The expedition's core finding proved definitive: the Earth is oblate, flattened at the poles, just as Newton had predicted. Their measurements of arc length near the equator, compared against similar measurements in Lapland, confirmed a rotational bulge at the middle of the planet. This was not a small result. It validated the Newtonian model of the universe over competing Cartesian models, gave mapmakers a foundation for calculating distances across curved surfaces, and established the geodetic principles still used today. The expedition took approximately ten years, longer than planned, plagued by political friction with Spanish authorities, internal disagreements among the three leaders, tropical diseases, and the logistical difficulty of hauling pendulums and brass instruments up Andean mountains above 4,000 meters. They eventually returned to France separately. They were right about the shape of the Earth.

What They Got Wrong

They were also, it turns out, about 240 meters off on the exact location of the equator. Given the instruments of 1736, this was not a bad result. Given what modern GPS can measure, it is an embarrassment that has outlasted the expedition by nearly three centuries. In 1936, the Ecuadorian government built a ten-meter monument marking the equator according to the French expedition's coordinates, under the direction of the geographer Luis Tufino. In 1979, that monument was replaced by the current 30-meter pyramid, constructed between 1979 and 1982 by architect Alfredo Fabian Paez with Carlos Mancheno. The old, smaller monument was moved seven kilometers to a nearby town called Calacali, where it still stands. The new monument is made of iron and concrete, sheathed in cut and polished andesite stone, topped with a globe 4.5 meters in diameter that weighs five tons.

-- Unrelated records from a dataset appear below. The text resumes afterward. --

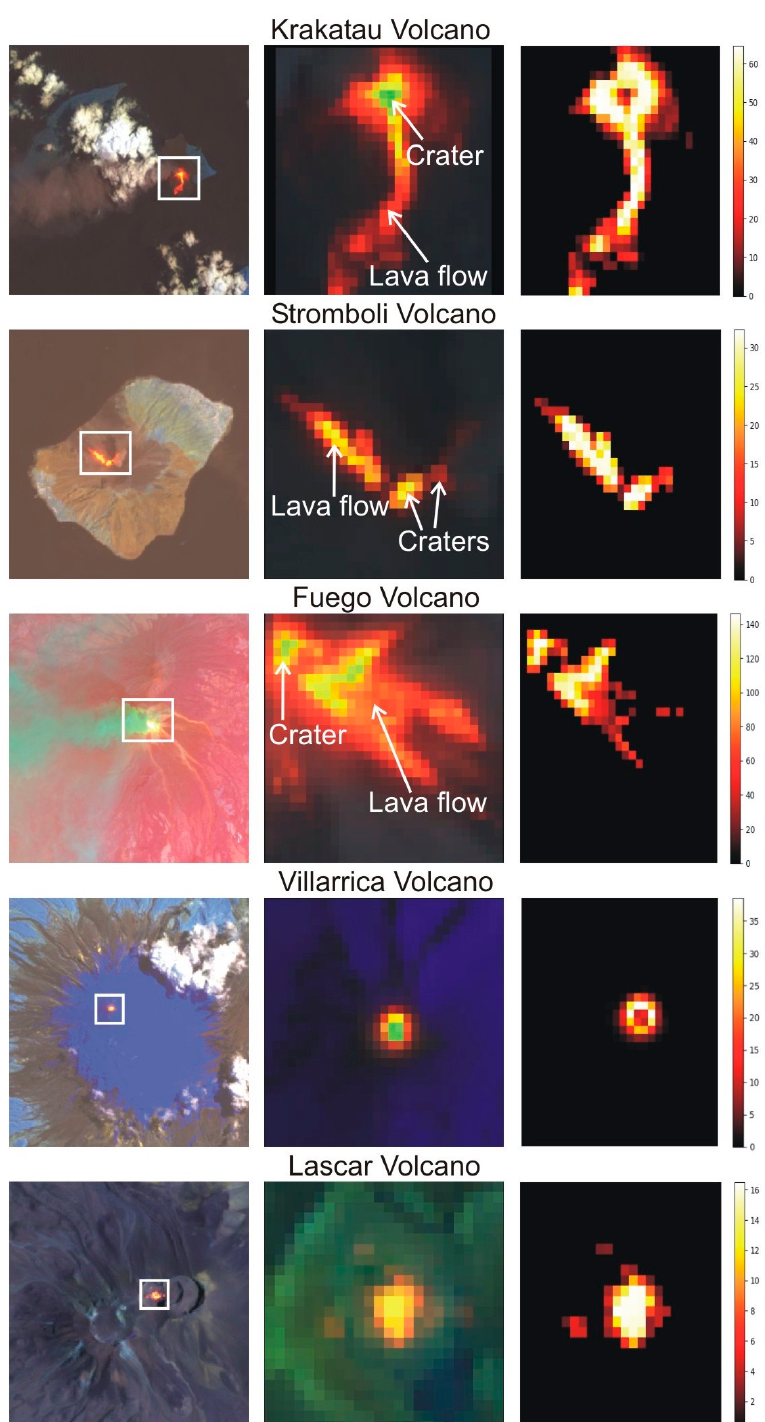
Figure 6. Krakatau Volcano: Landsat OLI image of (1 October 2018), RGB false color composite band 7-6-5 and processed SWIR2 band, respectively. Stromboli Volcano: Landsat OLI image (8 August 2019), RGB false color composite band 7-6-5 and processed SWIR2 band, respectively. Fuego Volcano: Landsat OLI image (1 February 2018), RGB false color composite band 7-6-5 and processed SWIR2 band, respectively. Villarrica Volcano: Landsat OLI image (6 February 2015), RGB false color composite band 7-6-5 and processed SWIR2 band, respectively. Lascar Volcano: Landsat TM image (14 December 1989), RGB false color composite band 7-5-4 and processed SWIR2 band, respectively. White boxes indicate the area shown in the second and third rows.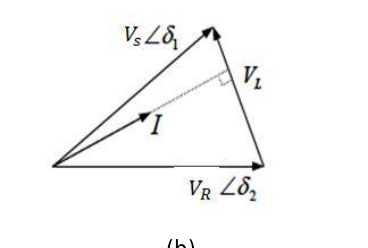
Figure 3. Power transmission system (a) simplified model (b) phase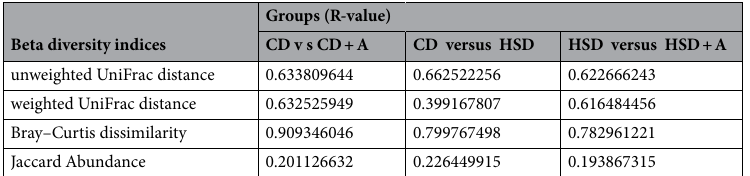
Table 4. Short term effect of high-salt diet (4% in chow) followed by Amoxicillin treatment on beta diversity. CD: Standard—chow diet for 3 weeks; CD: Standard—chow diet for 2 weeks; CD + A.: Standard—chow diet for 3 weeks and underwent Amoxicillin treatment last week; HSD: High-salt diet for 3 weeks; HFD + A.: High-salt diet for 3 weeks and underwent Amoxicillin treatment last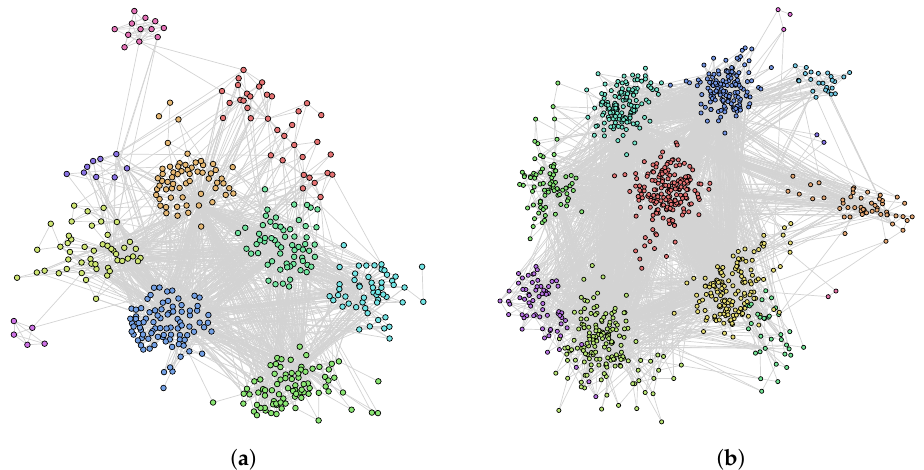
Figure 7. Community structure identified by H YBRID -IA on ( a ) C. elegans MRN and ( b ) E. coli MRN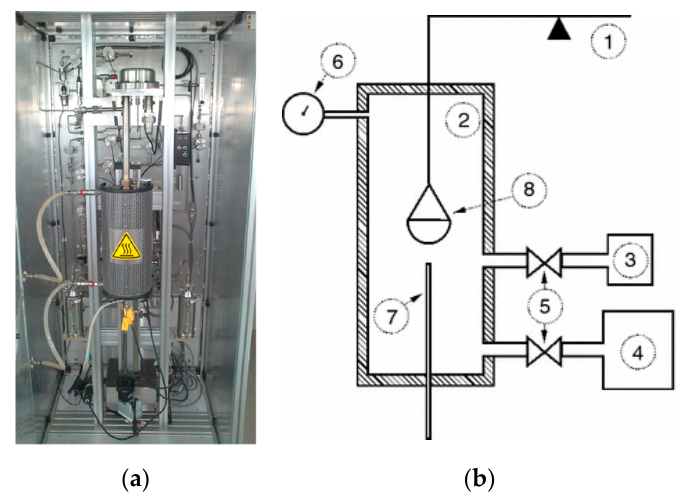
Figure 8. Photo ( a ) and scheme ( b ) of essential parts of operating unit of the thermogravimeter TGA-HP50 for sorption experiments: 1: High-sensitivity balance, 2: Tempered measuring cell, 3: VOC container, 4: Vacuum accessories, 5: Automatic valves, 6: Pressure transducer, 7: Thermocouple, 8: Measuring can with the tested sorbent.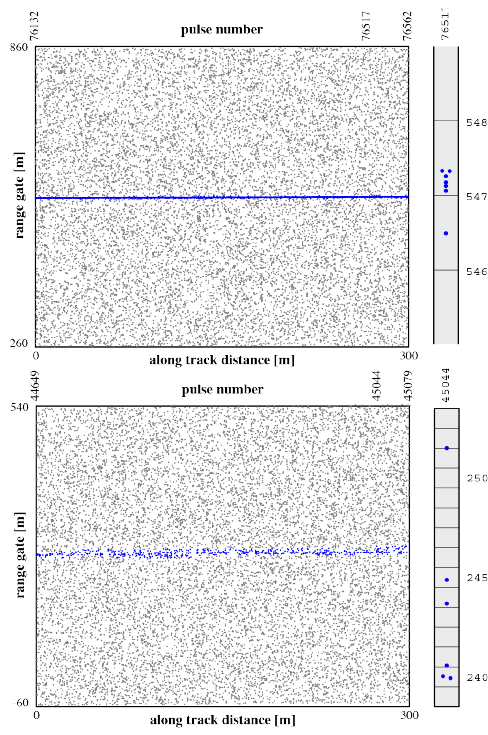
Figure 2: Shows 300 m long segments of two photon clouds. The gray dots are photon events and the blue dots represent signal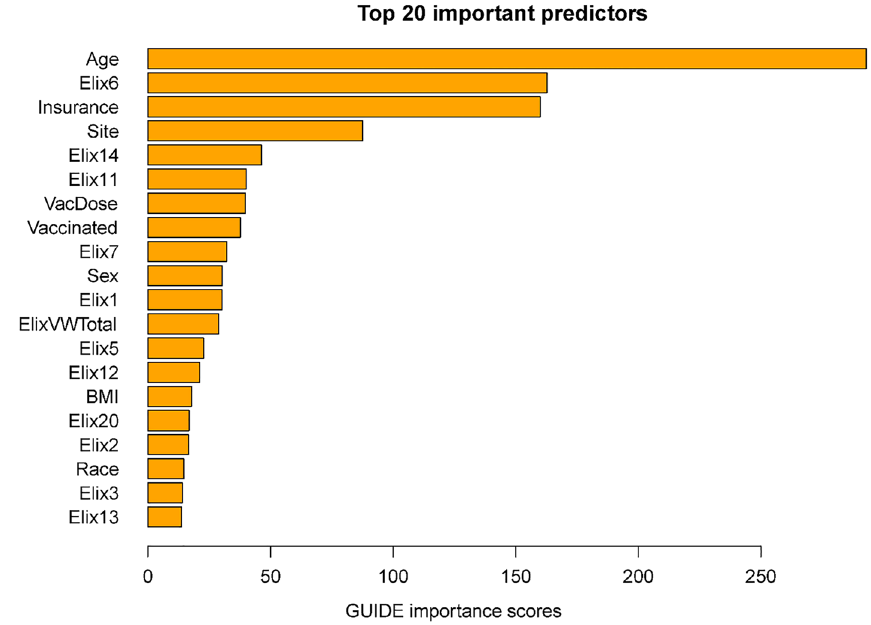
Figure 2. Twenty most important variables and their GUIDE importance scores for predicting mortality from full sample. Elix6 hypertension, uncomplicated, Elix14 renal failure, Elix11 diabetes, uncomplicated, VacDose number of vaccine doses, Vaccinated any vaccine dose (vs. none), Elix7 Hypertension, complicated. Elix1 Congestive heart failure, ElixVWTotal weighted comorbidity total score, Elix5 peripheral vascular disorders, Elix12 diabetes, complicated, Elix20 solid tumor without metastasis, Elix2 cardiac arrhythmias, Elix3 valvular diseases, Elix13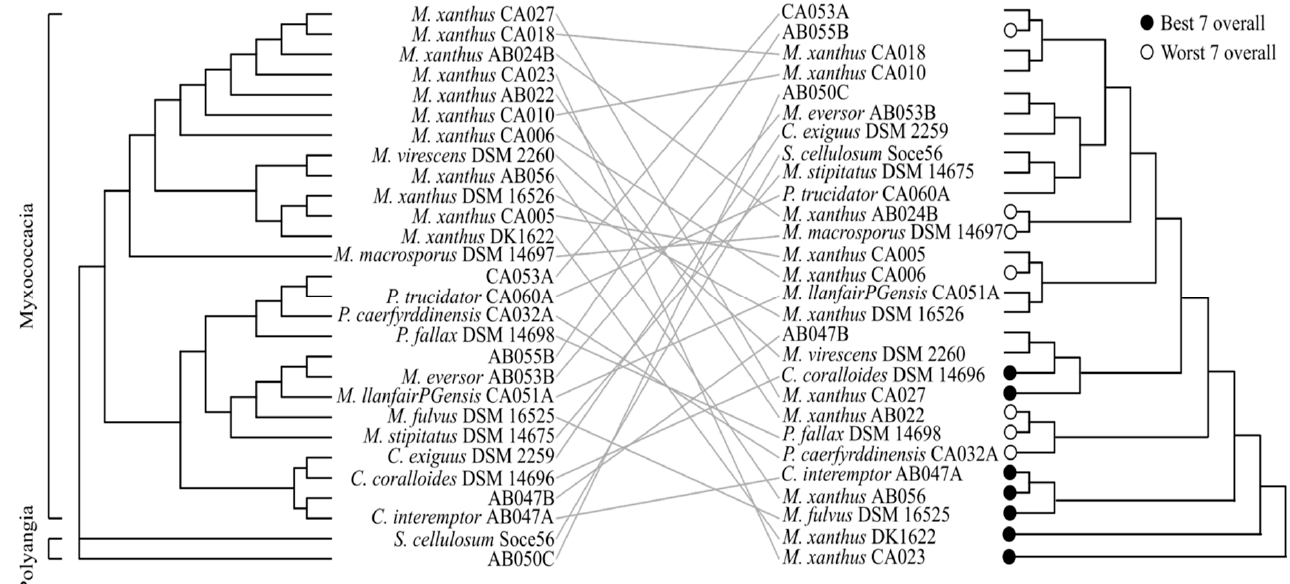
Figure 4. ANI distance tree and predation performance tanglegram. ANI similarity ( Left ) does not reflect predation performance ( Right ). ANI distancing clustered myxobacteria into two classes, Myxococcacia and Polyangia , and separated the Myxococcacia by genera. Hierarchical clustering of predation performance: black and white points indicate the ‘best’ and ‘worst’ seven overall predators, respectively.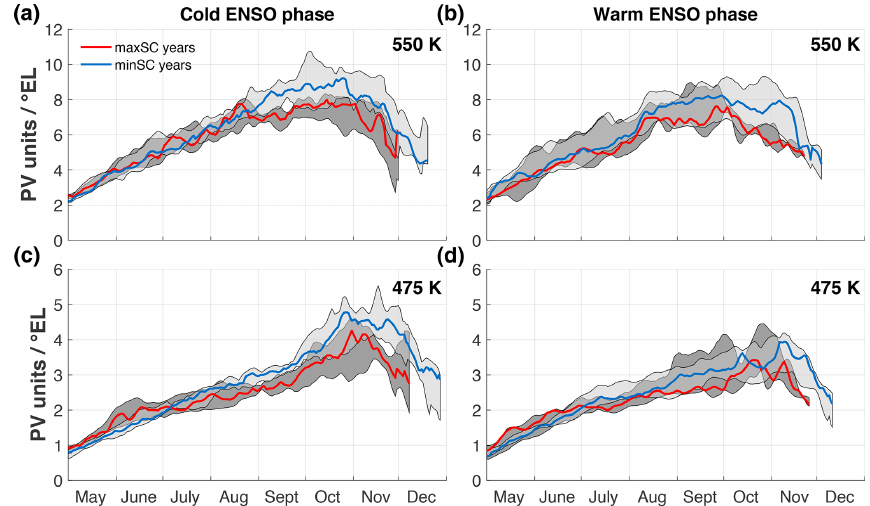
Figure 6. Composites of the seasonal evolution of vortex edge intensity according to SC and ENSO for the period 1979–2020, from (a) to (d) : 550 and 475K. Panels (a) and (c) represent cENSO phases and panels (b) and (d) represent wENSO phases (see Sect. 2.2). Red curves represent median values for maxSC years and blue curves for minSC years. Dark gray areas indicate values between the 20th and 80th percentiles for maxSC years and light gray areas for minSC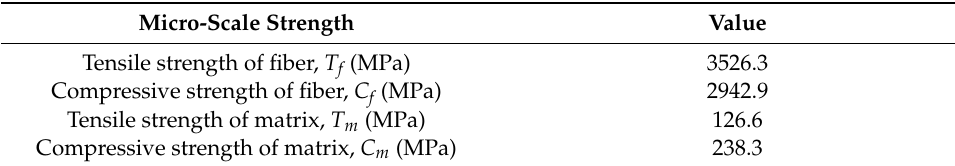
Table 11. Micro-scale strengths of the T300/Epoxy PWF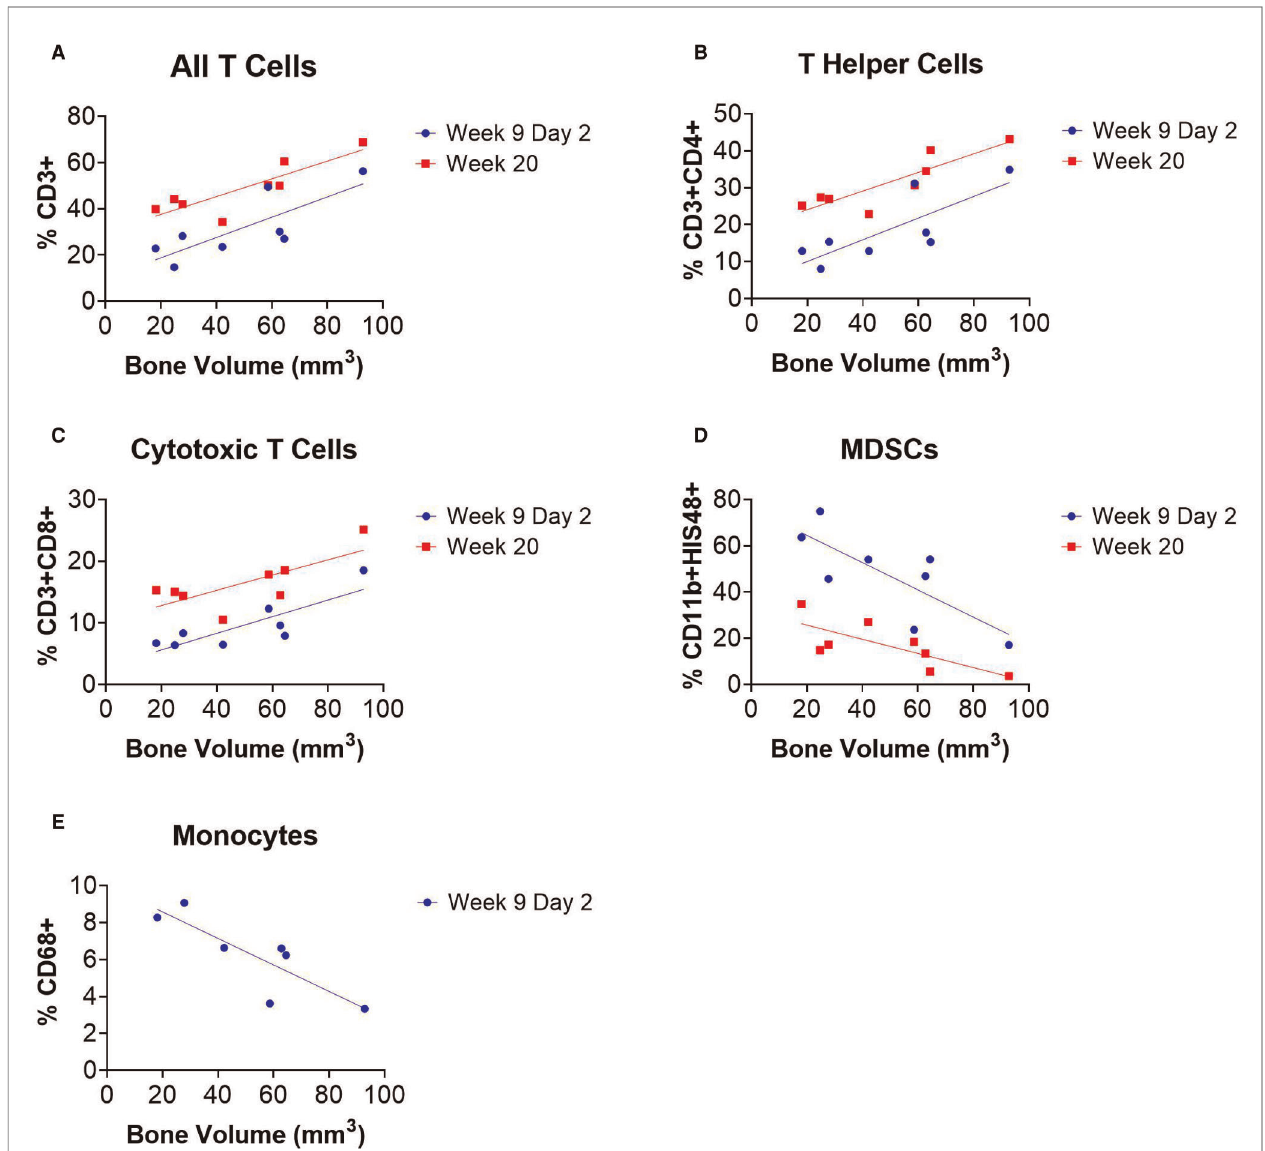
FIGURE 6 | Circulating immune cells correlate with bone regeneration in rats treated with synthetic nanoparticle antibodies (SNAbs). ( A – E ) Immune cell populations from peripheral blood at multiple timepoints signi fi cantly correlate with week 20 bone volumes as measured by ex vivo µCT. T cells, T helper cells, and cytotoxic T cells were positively correlated with bone regeneration ( A – C ), while MDSCs and monocytes were negatively correlated ( D,E ). Pearson correlation analyses performed, n = 7 – 8 per time point, slope of linear regression signi fi cantly nonzero for all data shown ( P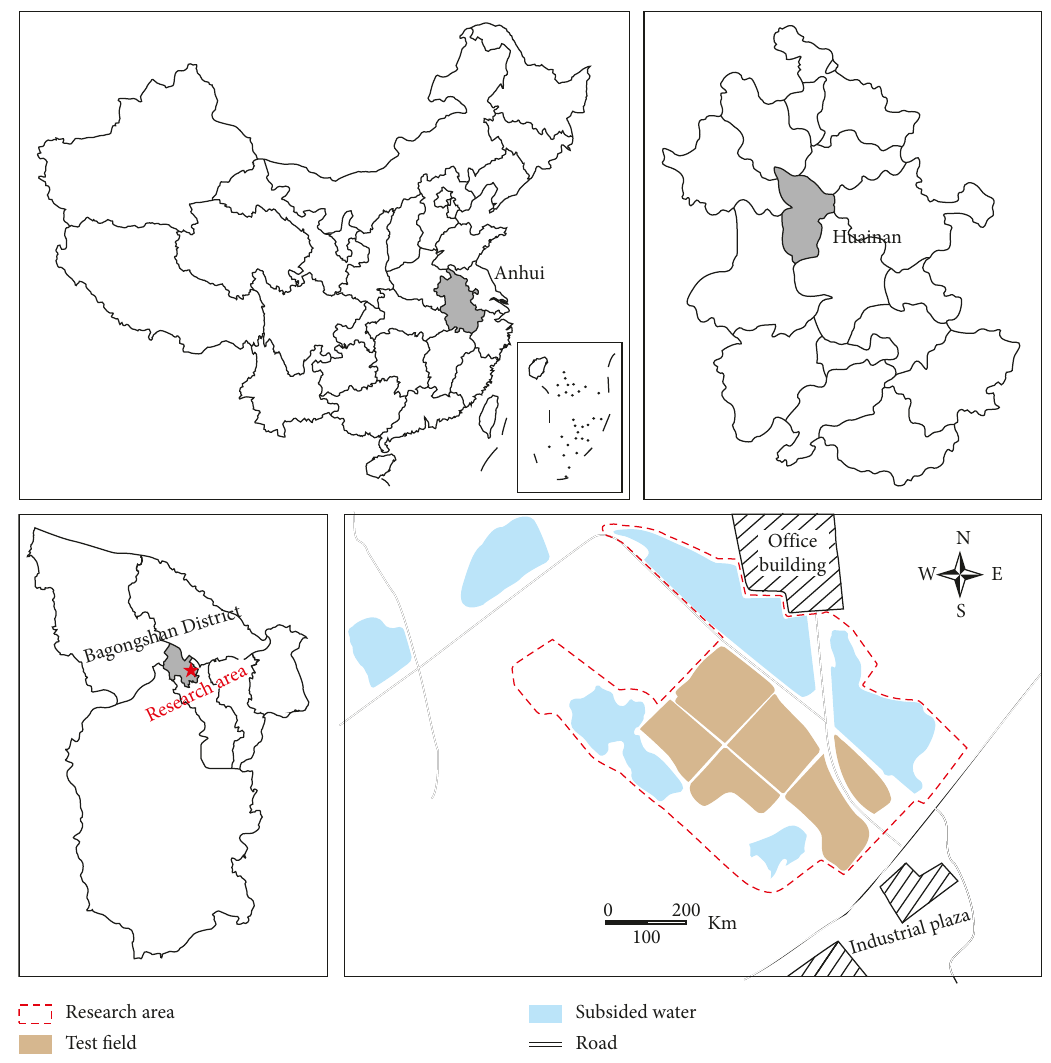
Figure 1: Geographical location of the study area.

Catequilla and the Older Line

Here the story takes a turn. While the French were measuring the equator between 1735 and 1745, they passed by ruins that they did not recognize as significant. Those ruins, the archaeological site called Catequilla, were built by the Quitu-Cara culture that inhabited the region centuries before the Inca arrived. The ruins sit almost exactly on latitude zero. Not the French one. The real one. Modern GPS confirms that Catequilla is located essentially on the true equator - suggesting that the Quitu-Cara had measured, to remarkable precision, the same line the French would later mis-locate. How they did it without European instruments remains a subject of debate. Solar observation, likely - perhaps using shadows cast at solstice and equinox from surrounding peaks. The irony is thick: European scientists were dispatched to measure something the locals had arguably measured better, centuries earlier, using methods the Europeans did not recognize as methods.

Straddling the Line

Today the site contains more than the monument. There is a planetarium, a miniature model of Quito, handicraft stores, cafes, and a small ethnographic museum inside the pyramid displaying indigenous clothing and cultural artifacts. Two hundred meters northeast is the privately operated Intinan Solar Museum, which also claims to mark the equator (it does not) and offers tourist demonstrations based on the supposed equatorial magic of the Coriolis effect. Water, visitors are told, drains different directions on different sides of the line. Eggs balance easier on the equator. None of this is true - the Coriolis force is far too small at such short distances to affect drain direction, and eggs balance equally well anywhere. But the demonstrations continue. The former UNASUR headquarters, a modern building once intended as the seat of a South American Union, sits nearby in disuse since Ecuador's 2019 withdrawal. The monuments, the museums, the merchants, the photos - the whole apparatus accumulates around a line that is almost, but not quite, where it should be.

From the Air

Coordinates 0.00 N/S, 78.46 W at monument (true equator runs approximately 240 meters north of marked line). Located in San Antonio parish, Pichincha Province, 26 km north of central Quito at approximately 2,400 meters elevation. Best viewed from 10,000-14,000 feet. Nearest major airport: Mariscal Sucre International (SEQM), approximately 15 km southeast.